TASK BRIEF
Recast the text lines of the records below as a Markdown table with two columns, Row and Text line, skipping blank lines and omitting the pictures.

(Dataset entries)
- - - - -

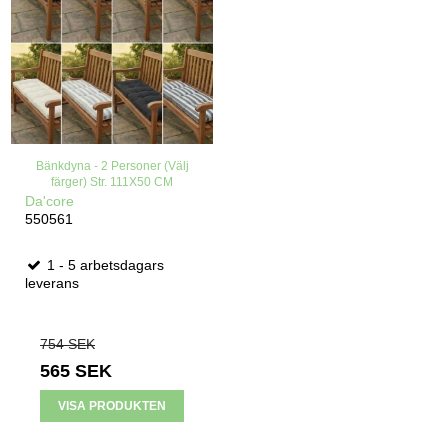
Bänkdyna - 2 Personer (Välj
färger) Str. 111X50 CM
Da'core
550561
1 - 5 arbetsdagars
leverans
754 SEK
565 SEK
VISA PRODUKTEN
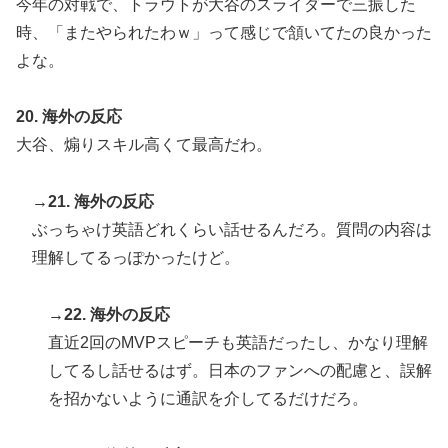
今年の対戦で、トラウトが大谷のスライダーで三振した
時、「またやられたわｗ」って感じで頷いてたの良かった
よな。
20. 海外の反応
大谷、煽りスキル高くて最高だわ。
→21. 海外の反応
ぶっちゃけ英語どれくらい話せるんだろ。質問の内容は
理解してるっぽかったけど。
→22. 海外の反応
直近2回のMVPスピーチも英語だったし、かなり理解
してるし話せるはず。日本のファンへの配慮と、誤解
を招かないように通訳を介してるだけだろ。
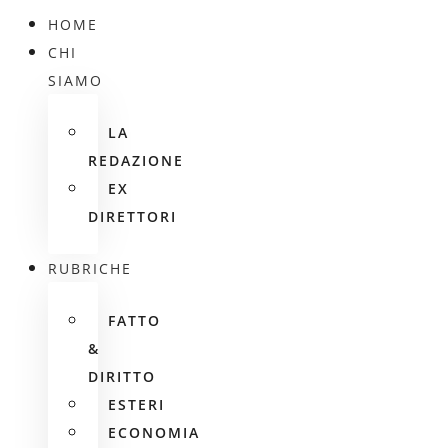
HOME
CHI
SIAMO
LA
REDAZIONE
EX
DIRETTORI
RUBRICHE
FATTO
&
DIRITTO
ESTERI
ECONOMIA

- - - - -

OUTPUT FOR THIS EXERCISE
| Row | Text line |
|---|---|
| 1 | Bänkdyna - 2 Personer (Välj |
| 2 | färger) Str. 111X50 CM |
| 3 | Da'core |
| 4 | 550561 |
| 5 | 1 - 5 arbetsdagars |
| 6 | leverans |
| 7 | 754 SEK |
| 8 | 565 SEK |
| 9 | VISA PRODUKTEN |
| 10 | 今年の対戦で、トラウトが大谷のスライダーで三振した |
| 11 | 時、「またやられたわｗ」って感じで頷いてたの良かった |
| 12 | よな。 |
| 13 | 20. 海外の反応 |
| 14 | 大谷、煽りスキル高くて最高だわ。 |
| 15 | →21. 海外の反応 |
| 16 | ぶっちゃけ英語どれくらい話せるんだろ。質問の内容は |
| 17 | 理解してるっぽかったけど。 |
| 18 | →22. 海外の反応 |
| 19 | 直近2回のMVPスピーチも英語だったし、かなり理解 |
| 20 | してるし話せるはず。日本のファンへの配慮と、誤解 |
| 21 | を招かないように通訳を介してるだけだろ。 |
| 22 | HOME |
| 23 | CHI |
| 24 | SIAMO |
| 25 | LA |
| 26 | REDAZIONE |
| 27 | EX |
| 28 | DIRETTORI |
| 29 | RUBRICHE |
| 30 | FATTO |
| 31 | & |
| 32 | DIRITTO |
| 33 | ESTERI |
| 34 | ECONOMIA |